This is way easy if you are smart

[emerica86]

circle question its easy (still need help)

Suppose you tie a rock to the end of a 1.5 m long string and spin it in a vertical circle. What is the minimum speed it can travel and "just" get around the top? (Hint: The rope will just start to go "slack" and the only force acting on the rock, downward, is gravity.)

-------m/s

:yuck:

here is my work:
so i thought it would be 9.9 since 9.8 is gravity or something i am completely lost. if someone could help that would be great

 

[Hootenanny]

Okay, at the top of the circle what forces are acting on the rock?

 

[emerica86]

gravity ...?

 

[Hootenanny]

gravity ...?

Yes (assuming the string is slack as the hint suggests), so since the rock is traveling in a circle what must the weight of the rock be equal to?

 

[emerica86]

gravity i think but i tried 9.8m/s and it was wrong...

 

[radou]

gravity i think but i tried 9.8m/s and it was wrong...

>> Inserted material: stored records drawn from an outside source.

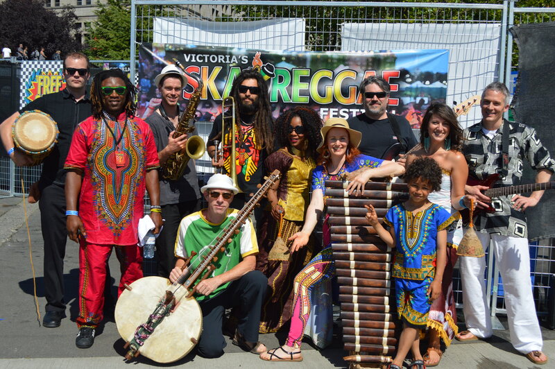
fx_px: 601
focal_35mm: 39
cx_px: 278
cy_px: 184
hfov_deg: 49.6
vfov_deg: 34.2
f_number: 6.3
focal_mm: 26
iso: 400
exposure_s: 1/2000
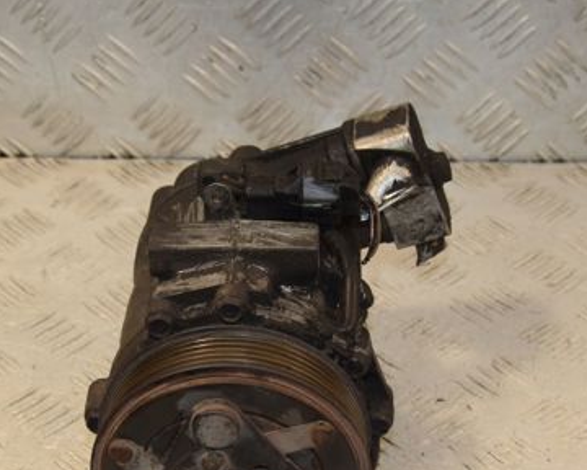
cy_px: 315
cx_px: 307
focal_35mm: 120
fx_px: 2085
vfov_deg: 12.8
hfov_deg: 16.0
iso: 800
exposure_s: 1/200
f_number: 6.3
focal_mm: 48
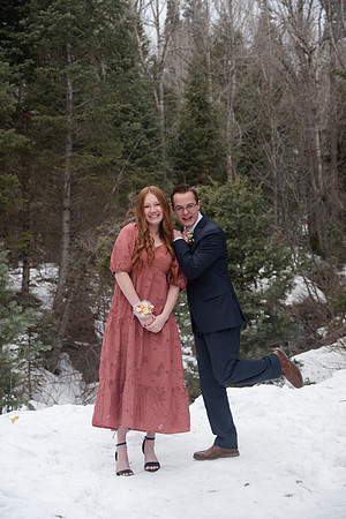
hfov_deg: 21.9
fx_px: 894
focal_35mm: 62
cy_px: 260
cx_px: 173
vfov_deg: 32.4
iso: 320
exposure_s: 1/125
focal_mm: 62
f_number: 5
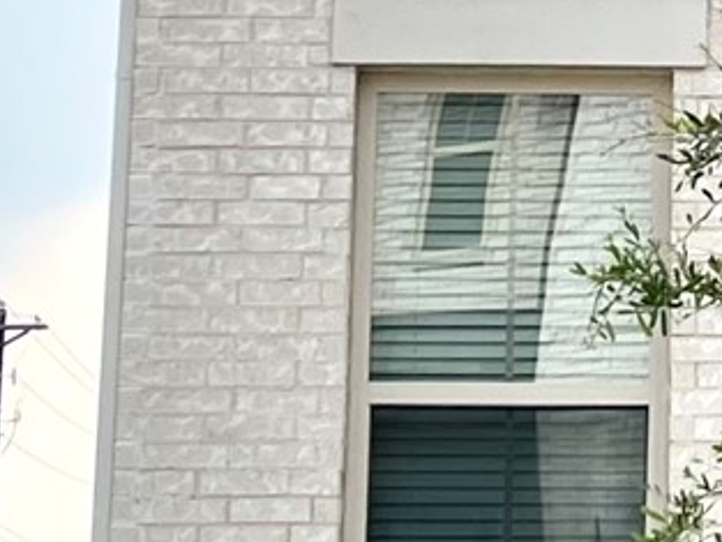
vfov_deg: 8.6
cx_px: 812
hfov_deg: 11.4
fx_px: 3547
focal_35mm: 170
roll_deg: -3.0
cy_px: -174
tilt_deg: +13.2
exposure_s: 1/5076
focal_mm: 5.7
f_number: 1.5
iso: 50
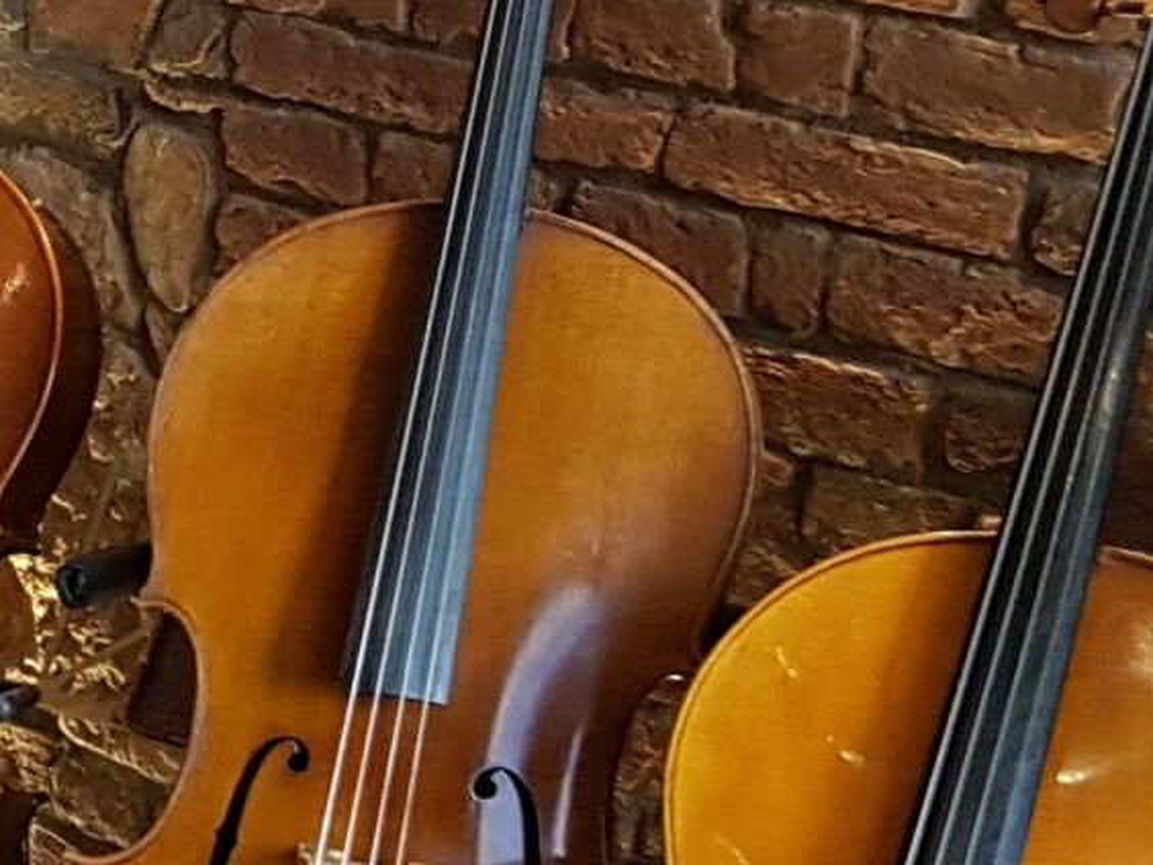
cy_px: 783
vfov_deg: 12.5
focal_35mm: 118
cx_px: -1047
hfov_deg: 14.3
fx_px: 3930
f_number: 1.7
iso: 160
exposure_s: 1/33
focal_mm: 4.2
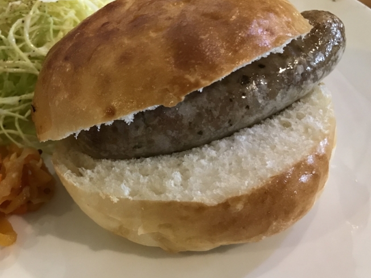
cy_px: 102
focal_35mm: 44
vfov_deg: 32.7
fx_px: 472
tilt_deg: -40.6
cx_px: 100
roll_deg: +5.2
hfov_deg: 41.9
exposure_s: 1/17
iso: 80
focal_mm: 3.99
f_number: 1.8
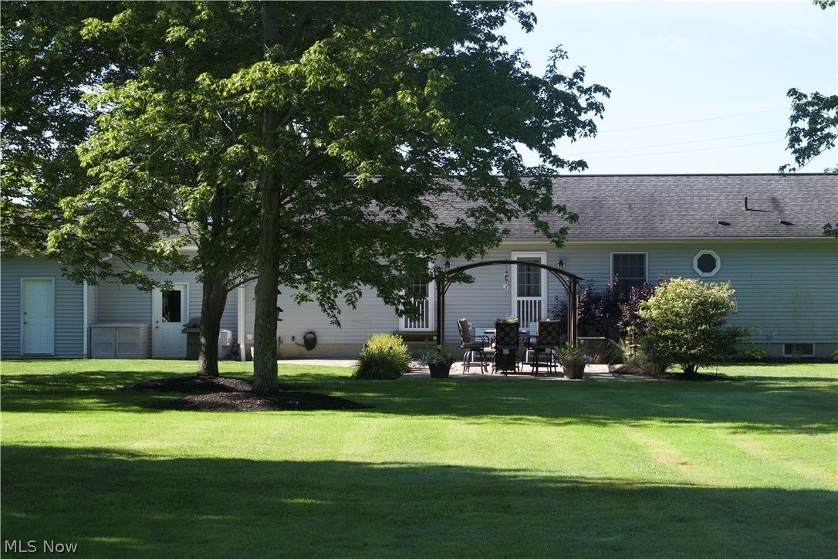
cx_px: 419
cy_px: 280
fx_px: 1920
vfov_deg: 16.6
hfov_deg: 24.6
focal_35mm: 82
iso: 220
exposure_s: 1/250
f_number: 8
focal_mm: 55
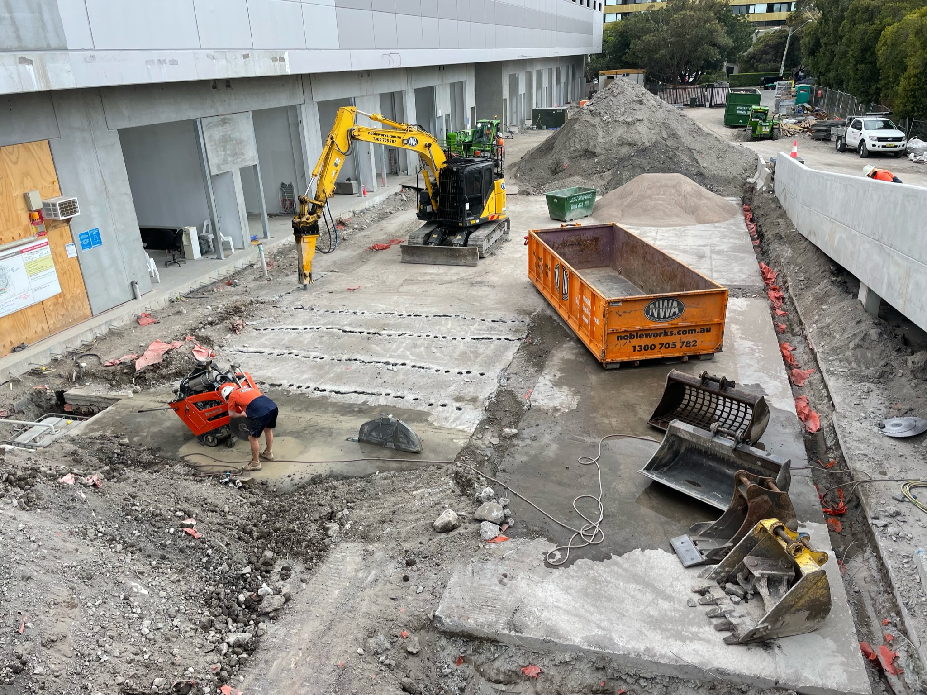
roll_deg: +2.6
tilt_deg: -22.1
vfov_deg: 53.0
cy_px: 348
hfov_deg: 67.3
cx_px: 464
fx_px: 696
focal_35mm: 26
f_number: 1.6
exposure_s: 1/1383
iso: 32
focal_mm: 4.2
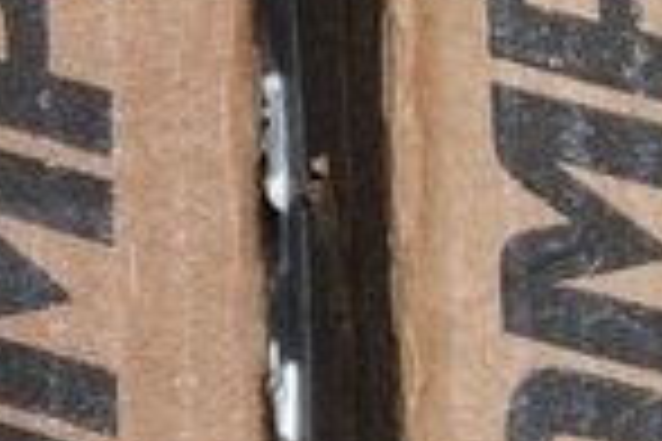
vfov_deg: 3.3
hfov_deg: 4.9
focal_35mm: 417
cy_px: -331
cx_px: 72
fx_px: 7668
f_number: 8
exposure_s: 1/60
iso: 100
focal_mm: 40
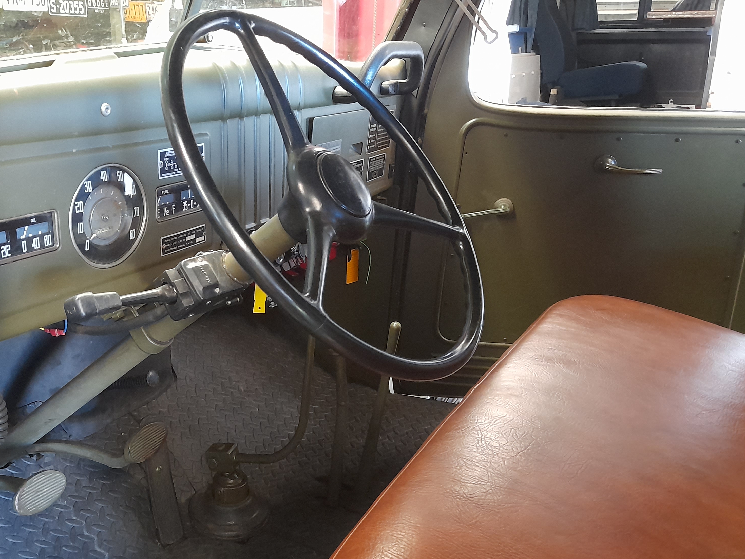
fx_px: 732
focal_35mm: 34
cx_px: 294
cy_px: 281
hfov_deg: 53.5
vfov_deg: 41.8
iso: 640
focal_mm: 4.6
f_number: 2
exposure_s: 1/25
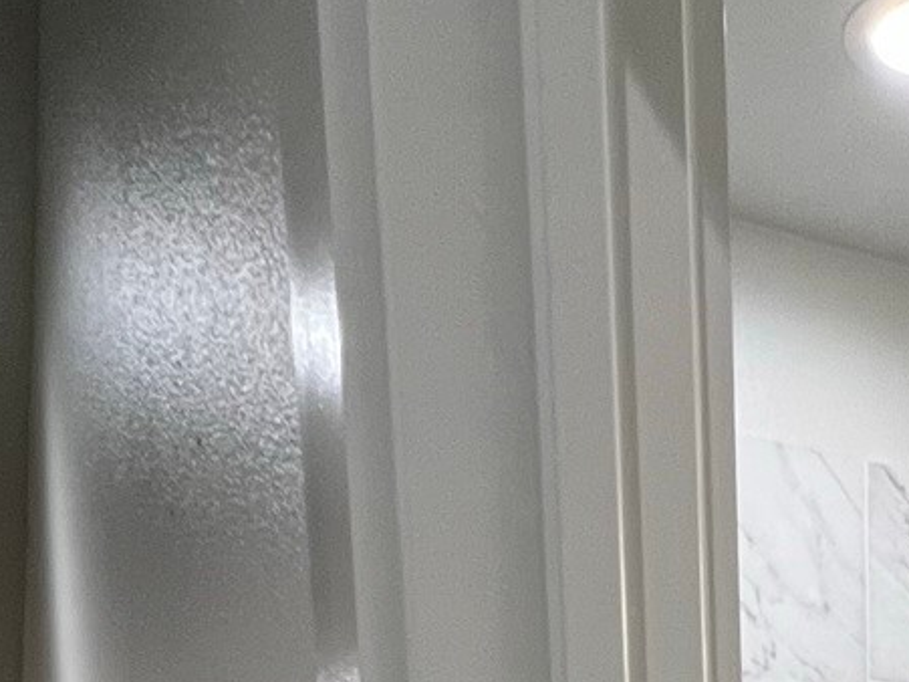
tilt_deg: -9.4
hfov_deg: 30.1
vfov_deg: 17.1
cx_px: 937
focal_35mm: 59
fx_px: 1549
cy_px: 1408
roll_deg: +0.5
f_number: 1.8
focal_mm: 1.57
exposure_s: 1/120
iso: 200
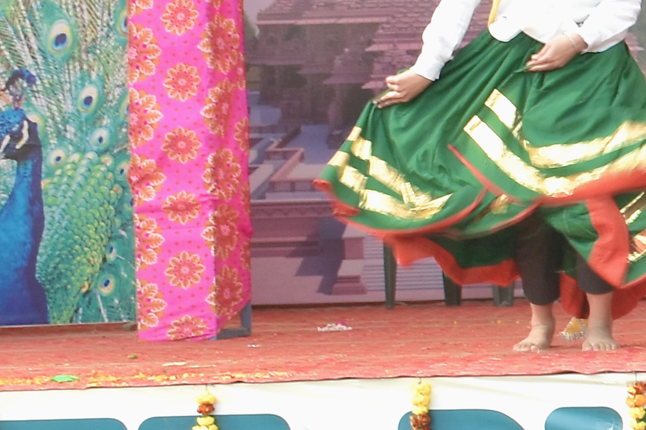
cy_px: 146
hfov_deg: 7.3
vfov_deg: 5.2
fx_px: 4736
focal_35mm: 264
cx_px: 1625
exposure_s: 1/125
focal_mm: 32
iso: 160
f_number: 7.1
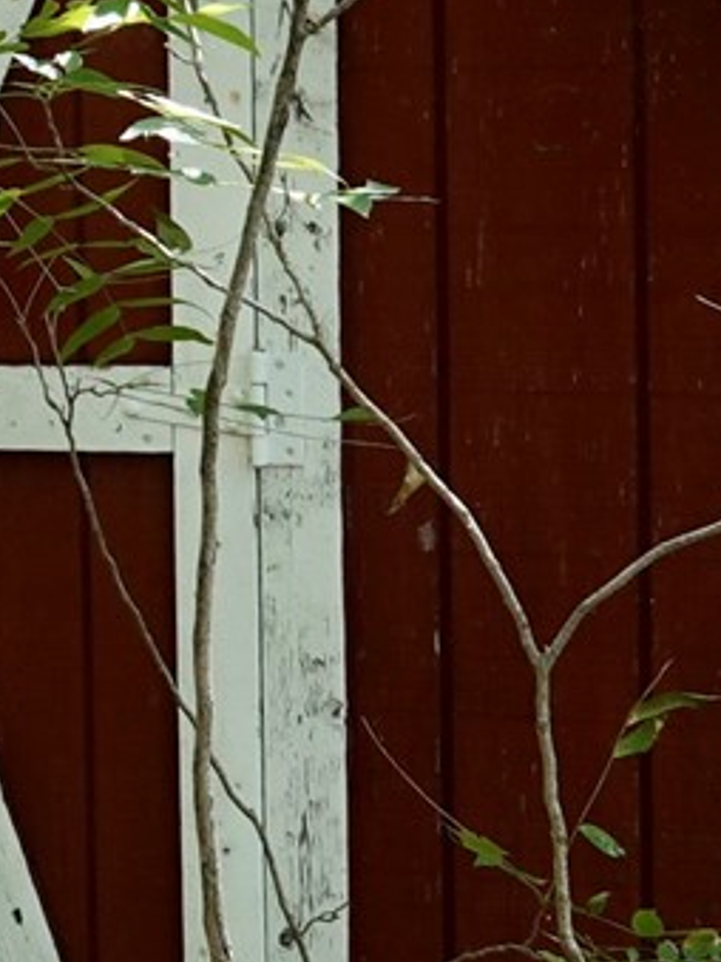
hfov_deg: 9.7
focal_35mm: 148
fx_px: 4113
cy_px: 223
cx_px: -434
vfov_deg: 13.3
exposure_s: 1/40
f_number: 5.6
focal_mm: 8.8
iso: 100
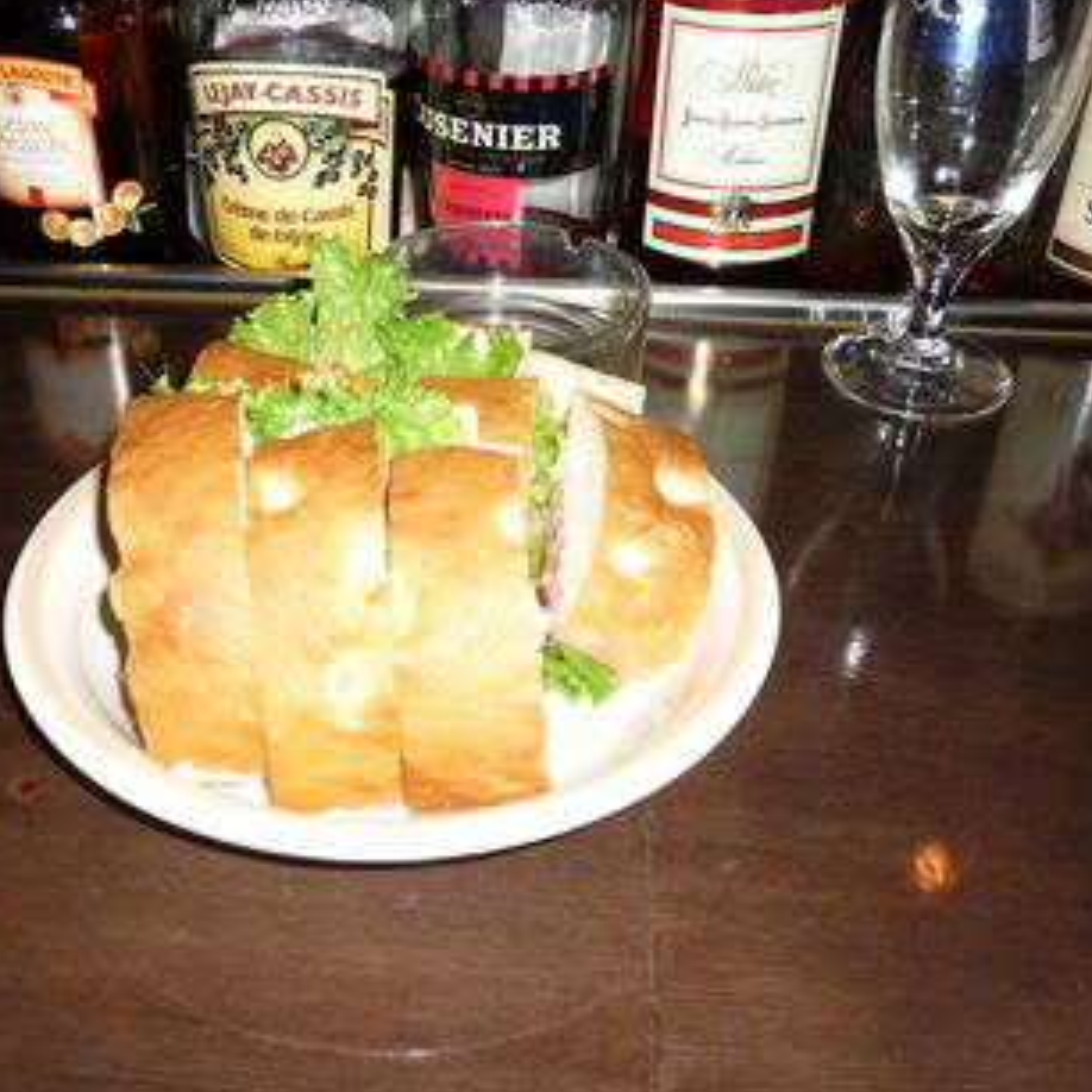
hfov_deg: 41.4
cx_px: 371
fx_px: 1428
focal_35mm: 40
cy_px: 541
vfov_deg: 41.9
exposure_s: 1/30
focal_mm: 5.5
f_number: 2.8
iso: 100
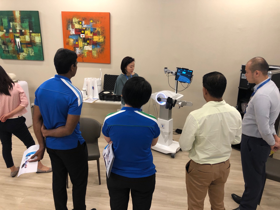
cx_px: 140
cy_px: 105
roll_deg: -1.5
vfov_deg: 49.7
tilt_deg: -14.5
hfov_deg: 63.4
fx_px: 226
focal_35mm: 28
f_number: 1.8
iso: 40
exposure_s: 1/16
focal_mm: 4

9.81 [m/s^2] is gravitational acceleration, and Hootenanny asked you about a force.

 

[Hootenanny]

Any object undergoing circular motion must experience a C########## Force.

 

[emerica86]

i don't know what forces are acting on it i am so confused

 

[emerica86]

oh a centriipugal force?

 

[JSBeckton]

Draw a free body diagram, 2 forces, centrifigal force and gravity, they are equal at the critical point. f=ma for gravity, i can't remember the centrifigal force eqn off the top of my head but mass should cancel and you can solve for velocity.

Its been awhile since intro physics so I'm a bit rusty.

 

[Hootenanny]

oh a centriipugal force?

No, centrifugal forces only arise when we consider the circular motion from an non-inertial reference frame (i.e. the rocks), the correct term would be centripetal force. Now, what equations do you know that deal with the centripetal force?

 

[emerica86]

f=mv^2/r ?

 

[Hootenanny]

f=mv^2/r ?

That's the one , so since weight is the only force acting when the rock is at the minimum velocity, it follows that the weight of the rock must be providing all the required centripetal force at this point. Do you follow?

 

[emerica86]

yes i follow i just don't get what the weight is because the problem says nothign to do with weight.

 

[Hootenanny]

yes i follow i just don't get what the weight is because the problem says nothign to do with weight.

I'm sure you know that the weight of an object is the product of it's mass and the gravitational field strength ($W=m\cdot g$)

 

[emerica86]

yes i know that equation I am just saying the origional problem dosent tell you the mass of the rock. so how do you get it?

 

[Hootenanny]

yes i know that equation I am just saying the origional problem dosent tell you the mass of the rock. so how do you get it?

The question is do you really need it? Equate the weight of the rock with your equation for the centripetal force and see what happens to the mass...

 

[emerica86]

omg i give up unless someone just gives me the answer lol

 

[Hootenanny]

omg i give up unless someone just gives me the answer lol

Okay, I'll give you a hint (but don't be too quick to abandon hope). If we equate the weight of the rock with the centripetal force we obtain;

$$mg = \frac{mv^2}{r}$$

Can you go from here?

 

[emerica86]

oh duhh
ok thank you very much

 

[Hootenanny]

oh duhh
ok thank you very much

My pleasure

 

[JSBeckton]

Always start with a FBD and just look at the situation, often times the picture will make it easier to understand. Sum the forcs in the x and y directions, this will tell you what the forces must be, then all you have to do is find the rigth formulas and solve.